• **Try it**
When you reply, transcribe every line of the data below exactly.

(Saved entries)
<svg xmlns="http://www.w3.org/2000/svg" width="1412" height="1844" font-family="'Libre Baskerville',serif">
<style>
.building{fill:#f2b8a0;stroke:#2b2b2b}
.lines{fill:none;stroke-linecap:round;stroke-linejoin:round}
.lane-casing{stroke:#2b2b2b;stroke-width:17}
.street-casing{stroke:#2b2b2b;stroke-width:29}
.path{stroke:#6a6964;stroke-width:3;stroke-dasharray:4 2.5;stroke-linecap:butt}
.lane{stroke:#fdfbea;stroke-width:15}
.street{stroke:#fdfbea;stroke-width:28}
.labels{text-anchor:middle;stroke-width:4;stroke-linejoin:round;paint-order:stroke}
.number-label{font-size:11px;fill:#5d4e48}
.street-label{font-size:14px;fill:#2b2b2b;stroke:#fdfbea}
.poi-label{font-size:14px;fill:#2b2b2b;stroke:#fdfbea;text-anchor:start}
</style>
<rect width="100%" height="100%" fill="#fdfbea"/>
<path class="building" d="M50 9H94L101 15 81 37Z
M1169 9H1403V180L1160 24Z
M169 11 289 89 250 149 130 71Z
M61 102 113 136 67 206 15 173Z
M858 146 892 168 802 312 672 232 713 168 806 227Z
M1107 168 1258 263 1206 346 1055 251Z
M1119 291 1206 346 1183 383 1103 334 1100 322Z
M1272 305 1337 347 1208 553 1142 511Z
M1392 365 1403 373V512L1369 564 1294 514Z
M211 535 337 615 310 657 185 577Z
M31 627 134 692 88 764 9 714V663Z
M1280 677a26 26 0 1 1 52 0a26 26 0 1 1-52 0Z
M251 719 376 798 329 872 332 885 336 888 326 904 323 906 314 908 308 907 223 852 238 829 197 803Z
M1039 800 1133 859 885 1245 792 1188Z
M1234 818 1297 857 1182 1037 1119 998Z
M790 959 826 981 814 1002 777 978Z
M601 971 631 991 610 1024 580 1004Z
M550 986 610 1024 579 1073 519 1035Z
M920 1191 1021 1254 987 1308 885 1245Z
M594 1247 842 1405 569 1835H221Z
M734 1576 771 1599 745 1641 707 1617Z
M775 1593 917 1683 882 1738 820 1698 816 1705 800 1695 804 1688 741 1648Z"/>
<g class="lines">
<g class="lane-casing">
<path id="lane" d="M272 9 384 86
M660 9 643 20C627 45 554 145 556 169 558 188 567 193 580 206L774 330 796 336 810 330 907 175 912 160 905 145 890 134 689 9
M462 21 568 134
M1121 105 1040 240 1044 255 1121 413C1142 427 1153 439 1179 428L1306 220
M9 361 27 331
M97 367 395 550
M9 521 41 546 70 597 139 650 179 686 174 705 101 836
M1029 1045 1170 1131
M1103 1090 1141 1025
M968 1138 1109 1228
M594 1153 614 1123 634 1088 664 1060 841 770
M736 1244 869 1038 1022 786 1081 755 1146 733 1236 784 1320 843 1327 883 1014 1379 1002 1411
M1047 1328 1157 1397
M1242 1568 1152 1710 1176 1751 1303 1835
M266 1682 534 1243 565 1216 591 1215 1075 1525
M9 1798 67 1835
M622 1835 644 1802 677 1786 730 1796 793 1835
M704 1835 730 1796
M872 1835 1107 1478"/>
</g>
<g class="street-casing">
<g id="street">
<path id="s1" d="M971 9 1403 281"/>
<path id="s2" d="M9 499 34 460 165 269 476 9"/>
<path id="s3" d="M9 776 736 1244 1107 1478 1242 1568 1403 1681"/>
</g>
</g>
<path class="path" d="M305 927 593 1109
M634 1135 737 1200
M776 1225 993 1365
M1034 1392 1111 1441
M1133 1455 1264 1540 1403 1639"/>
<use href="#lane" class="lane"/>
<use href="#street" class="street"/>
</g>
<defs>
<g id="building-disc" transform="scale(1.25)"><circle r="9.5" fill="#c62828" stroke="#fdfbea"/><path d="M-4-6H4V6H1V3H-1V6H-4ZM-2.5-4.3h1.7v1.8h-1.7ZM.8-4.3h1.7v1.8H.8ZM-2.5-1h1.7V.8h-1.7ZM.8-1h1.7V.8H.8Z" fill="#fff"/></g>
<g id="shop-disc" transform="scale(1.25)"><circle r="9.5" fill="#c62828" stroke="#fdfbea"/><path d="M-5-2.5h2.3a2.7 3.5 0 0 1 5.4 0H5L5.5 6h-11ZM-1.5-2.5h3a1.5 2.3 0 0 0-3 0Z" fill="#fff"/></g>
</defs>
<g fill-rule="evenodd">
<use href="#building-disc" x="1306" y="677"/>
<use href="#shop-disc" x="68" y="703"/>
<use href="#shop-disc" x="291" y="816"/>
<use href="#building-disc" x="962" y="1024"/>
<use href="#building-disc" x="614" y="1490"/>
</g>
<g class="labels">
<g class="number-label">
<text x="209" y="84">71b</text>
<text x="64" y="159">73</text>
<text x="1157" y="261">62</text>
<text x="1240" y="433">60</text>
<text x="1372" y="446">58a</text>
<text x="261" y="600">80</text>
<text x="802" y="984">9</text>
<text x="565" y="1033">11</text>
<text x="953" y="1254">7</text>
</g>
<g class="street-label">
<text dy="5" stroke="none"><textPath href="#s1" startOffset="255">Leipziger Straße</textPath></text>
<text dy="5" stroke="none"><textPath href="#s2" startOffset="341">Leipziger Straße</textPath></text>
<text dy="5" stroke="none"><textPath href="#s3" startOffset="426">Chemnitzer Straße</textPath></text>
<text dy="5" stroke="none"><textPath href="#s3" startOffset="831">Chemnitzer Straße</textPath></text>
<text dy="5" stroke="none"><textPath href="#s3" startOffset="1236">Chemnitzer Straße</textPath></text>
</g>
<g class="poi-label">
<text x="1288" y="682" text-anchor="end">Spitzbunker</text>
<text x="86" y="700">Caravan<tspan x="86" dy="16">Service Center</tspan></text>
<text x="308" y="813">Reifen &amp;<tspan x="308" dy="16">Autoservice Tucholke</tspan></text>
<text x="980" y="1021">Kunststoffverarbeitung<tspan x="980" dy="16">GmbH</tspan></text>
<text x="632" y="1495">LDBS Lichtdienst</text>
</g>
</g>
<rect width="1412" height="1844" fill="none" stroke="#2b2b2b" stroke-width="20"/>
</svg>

• **Solution to the problem**
<svg xmlns="http://www.w3.org/2000/svg" width="1412" height="1844" font-family="'Libre Baskerville',serif">
<style>
.building{fill:#f2b8a0;stroke:#2b2b2b}
.lines{fill:none;stroke-linecap:round;stroke-linejoin:round}
.lane-casing{stroke:#2b2b2b;stroke-width:17}
.street-casing{stroke:#2b2b2b;stroke-width:29}
.path{stroke:#6a6964;stroke-width:3;stroke-dasharray:4 2.5;stroke-linecap:butt}
.lane{stroke:#fdfbea;stroke-width:15}
.street{stroke:#fdfbea;stroke-width:28}
.labels{text-anchor:middle;stroke-width:4;stroke-linejoin:round;paint-order:stroke}
.number-label{font-size:11px;fill:#5d4e48}
.street-label{font-size:14px;fill:#2b2b2b;stroke:#fdfbea}
.poi-label{font-size:14px;fill:#2b2b2b;stroke:#fdfbea;text-anchor:start}
</style>
<rect width="100%" height="100%" fill="#fdfbea"/>
<path class="building" d="M50 9H94L101 15 81 37Z
M1169 9H1403V180L1160 24Z
M169 11 289 89 250 149 130 71Z
M61 102 113 136 67 206 15 173Z
M858 146 892 168 802 312 672 232 713 168 806 227Z
M1107 168 1258 263 1206 346 1055 251Z
M1119 291 1206 346 1183 383 1103 334 1100 322Z
M1272 305 1337 347 1208 553 1142 511Z
M1392 365 1403 373V512L1369 564 1294 514Z
M211 535 337 615 310 657 185 577Z
M31 627 134 692 88 764 9 714V663Z
M1280 677a26 26 0 1 1 52 0a26 26 0 1 1-52 0Z
M251 719 376 798 329 872 332 885 336 888 326 904 323 906 314 908 308 907 223 852 238 829 197 803Z
M1039 800 1133 859 885 1245 792 1188Z
M1234 818 1297 857 1182 1037 1119 998Z
M790 959 826 981 814 1002 777 978Z
M601 971 631 991 610 1024 580 1004Z
M550 986 610 1024 579 1073 519 1035Z
M920 1191 1021 1254 987 1308 885 1245Z
M594 1247 842 1405 569 1835H221Z
M734 1576 771 1599 745 1641 707 1617Z
M775 1593 917 1683 882 1738 820 1698 816 1705 800 1695 804 1688 741 1648Z"/>
<g class="lines">
<g class="lane-casing">
<path id="lane" d="M272 9 384 86
M660 9 643 20C627 45 554 145 556 169 558 188 567 193 580 206L774 330 796 336 810 330 907 175 912 160 905 145 890 134 689 9
M462 21 568 134
M1121 105 1040 240 1044 255 1121 413C1142 427 1153 439 1179 428L1306 220
M9 361 27 331
M97 367 395 550
M9 521 41 546 70 597 139 650 179 686 174 705 101 836
M1029 1045 1170 1131
M1103 1090 1141 1025
M968 1138 1109 1228
M594 1153 614 1123 634 1088 664 1060 841 770
M736 1244 869 1038 1022 786 1081 755 1146 733 1236 784 1320 843 1327 883 1014 1379 1002 1411
M1047 1328 1157 1397
M1242 1568 1152 1710 1176 1751 1303 1835
M266 1682 534 1243 565 1216 591 1215 1075 1525
M9 1798 67 1835
M622 1835 644 1802 677 1786 730 1796 793 1835
M704 1835 730 1796
M872 1835 1107 1478"/>
</g>
<g class="street-casing">
<g id="street">
<path id="s1" d="M971 9 1403 281"/>
<path id="s2" d="M9 499 34 460 165 269 476 9"/>
<path id="s3" d="M9 776 736 1244 1107 1478 1242 1568 1403 1681"/>
</g>
</g>
<path class="path" d="M305 927 593 1109
M634 1135 737 1200
M776 1225 993 1365
M1034 1392 1111 1441
M1133 1455 1264 1540 1403 1639"/>
<use href="#lane" class="lane"/>
<use href="#street" class="street"/>
</g>
<defs>
<g id="building-disc" transform="scale(1.25)"><circle r="9.5" fill="#c62828" stroke="#fdfbea"/><path d="M-4-6H4V6H1V3H-1V6H-4ZM-2.5-4.3h1.7v1.8h-1.7ZM.8-4.3h1.7v1.8H.8ZM-2.5-1h1.7V.8h-1.7ZM.8-1h1.7V.8H.8Z" fill="#fff"/></g>
<g id="shop-disc" transform="scale(1.25)"><circle r="9.5" fill="#c62828" stroke="#fdfbea"/><path d="M-5-2.5h2.3a2.7 3.5 0 0 1 5.4 0H5L5.5 6h-11ZM-1.5-2.5h3a1.5 2.3 0 0 0-3 0Z" fill="#fff"/></g>
</defs>
<g fill-rule="evenodd">
<use href="#building-disc" x="1306" y="677"/>
<use href="#shop-disc" x="68" y="703"/>
<use href="#shop-disc" x="291" y="816"/>
<use href="#building-disc" x="962" y="1024"/>
<use href="#building-disc" x="614" y="1490"/>
</g>
<g class="labels">
<g class="number-label">
<text x="209" y="84">71b</text>
<text x="64" y="159">73</text>
<text x="1157" y="261">62</text>
<text x="1240" y="433">60</text>
<text x="1372" y="446">58a</text>
<text x="261" y="600">80</text>
<text x="802" y="984">9</text>
<text x="565" y="1033">11</text>
<text x="953" y="1254">7</text>
</g>
<g class="street-label">
<text dy="5" stroke="none"><textPath href="#s1" startOffset="255">Leipziger Straße</textPath></text>
<text dy="5" stroke="none"><textPath href="#s2" startOffset="341">Leipziger Straße</textPath></text>
<text dy="5" stroke="none"><textPath href="#s3" startOffset="426">Chemnitzer Straße</textPath></text>
<text dy="5" stroke="none"><textPath href="#s3" startOffset="831">Chemnitzer Straße</textPath></text>
<text dy="5" stroke="none"><textPath href="#s3" startOffset="1236">Chemnitzer Straße</textPath></text>
</g>
<g class="poi-label">
<text x="1288" y="682" text-anchor="end">Spitzbunker</text>
<text x="86" y="700">Caravan<tspan x="86" dy="16">Service Center</tspan></text>
<text x="308" y="813">Reifen &amp;<tspan x="308" dy="16">Autoservice Tucholke</tspan></text>
<text x="980" y="1021">Kunststoffverarbeitung<tspan x="980" dy="16">GmbH</tspan></text>
<text x="632" y="1495">LDBS Lichtdienst</text>
</g>
</g>
<rect width="1412" height="1844" fill="none" stroke="#2b2b2b" stroke-width="20"/>
</svg>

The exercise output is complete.